Write out the entire post about the train trip to Ann Arbor word for word.

Provided text:
::::::

Tomorrow I am taking my parents to visit my brother and his wife in Ann Arbor. Rather than take a more southerly route, I decided that the Right Thing was to help my folks to get out of town. It's a 12 hour ride. It's not a warm and sunny destination. We are going to take the train-chugga chugga woot woot! This way we can travel, with no pressure of driving through Chicago, Gary, Indiana, or potty breaks. There is food, movies, and some card playing in my future. We plan to see the campus of the University of Michigan, Ann Arbor while we're there. Is it right to take Mom and Dad away from their doctor and travel so far? I believe they need this desperately. They haven't left their home since August, and used to be so footloose and fancy free. I think I'm doing the Right Thing. Some might disagree.

I applied once upon a time to the Ann Arbor piano graduate program. I wasn't accepted there probably because I performed terribly and was an hour late. Young kid that I was, I forgot that they are an hour ahead of my time zone! So I drove and drove but never changed my clock. Huh, oops! That bad news turned out to be the Right Thing for my career; I loved my time in Connecticut and The Hartt School of Music was a good choice for me.

::::::

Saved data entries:
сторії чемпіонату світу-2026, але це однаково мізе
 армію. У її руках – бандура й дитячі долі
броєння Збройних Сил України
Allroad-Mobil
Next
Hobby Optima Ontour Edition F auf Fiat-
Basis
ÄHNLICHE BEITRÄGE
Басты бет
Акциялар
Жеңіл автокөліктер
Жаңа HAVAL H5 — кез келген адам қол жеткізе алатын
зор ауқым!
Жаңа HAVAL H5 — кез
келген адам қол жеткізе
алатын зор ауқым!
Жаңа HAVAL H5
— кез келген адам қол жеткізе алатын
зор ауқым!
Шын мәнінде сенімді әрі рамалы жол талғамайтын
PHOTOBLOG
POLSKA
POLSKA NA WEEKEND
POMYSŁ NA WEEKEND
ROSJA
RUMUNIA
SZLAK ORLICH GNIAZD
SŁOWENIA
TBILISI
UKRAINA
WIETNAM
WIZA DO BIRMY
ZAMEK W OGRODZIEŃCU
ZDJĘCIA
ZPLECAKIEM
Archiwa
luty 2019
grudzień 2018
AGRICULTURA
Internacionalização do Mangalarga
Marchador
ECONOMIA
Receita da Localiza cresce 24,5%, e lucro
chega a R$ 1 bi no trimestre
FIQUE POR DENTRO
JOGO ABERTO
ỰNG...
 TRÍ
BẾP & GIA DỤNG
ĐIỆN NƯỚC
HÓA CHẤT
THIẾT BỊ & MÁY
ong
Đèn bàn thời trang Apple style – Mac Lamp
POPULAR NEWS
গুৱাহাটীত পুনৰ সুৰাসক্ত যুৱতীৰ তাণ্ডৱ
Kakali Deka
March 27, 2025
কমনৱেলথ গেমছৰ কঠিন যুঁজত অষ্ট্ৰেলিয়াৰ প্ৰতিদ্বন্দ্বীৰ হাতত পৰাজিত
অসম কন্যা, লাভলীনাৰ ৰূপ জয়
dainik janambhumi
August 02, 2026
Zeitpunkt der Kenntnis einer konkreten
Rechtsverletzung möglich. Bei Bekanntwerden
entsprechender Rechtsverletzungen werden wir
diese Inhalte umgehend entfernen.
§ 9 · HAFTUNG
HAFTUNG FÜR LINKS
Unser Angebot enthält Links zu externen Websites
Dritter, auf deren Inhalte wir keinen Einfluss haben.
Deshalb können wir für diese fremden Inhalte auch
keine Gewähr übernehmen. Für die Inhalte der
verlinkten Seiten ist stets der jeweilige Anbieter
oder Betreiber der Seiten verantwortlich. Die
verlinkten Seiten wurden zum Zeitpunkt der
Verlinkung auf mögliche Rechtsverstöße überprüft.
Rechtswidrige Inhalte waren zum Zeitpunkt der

::::::

Worked solution:
Tomorrow I am taking my parents to visit my brother and his wife in Ann Arbor. Rather than take a more southerly route, I decided that the Right Thing was to help my folks to get out of town. It's a 12 hour ride. It's not a warm and sunny destination. We are going to take the train-chugga chugga woot woot! This way we can travel, with no pressure of driving through Chicago, Gary, Indiana, or potty breaks. There is food, movies, and some card playing in my future. We plan to see the campus of the University of Michigan, Ann Arbor while we're there. Is it right to take Mom and Dad away from their doctor and travel so far? I believe they need this desperately. They haven't left their home since August, and used to be so footloose and fancy free. I think I'm doing the Right Thing. Some might disagree.

I applied once upon a time to the Ann Arbor piano graduate program. I wasn't accepted there probably because I performed terribly and was an hour late. Young kid that I was, I forgot that they are an hour ahead of my time zone! So I drove and drove but never changed my clock. Huh, oops! That bad news turned out to be the Right Thing for my career; I loved my time in Connecticut and The Hartt School of Music was a good choice for me.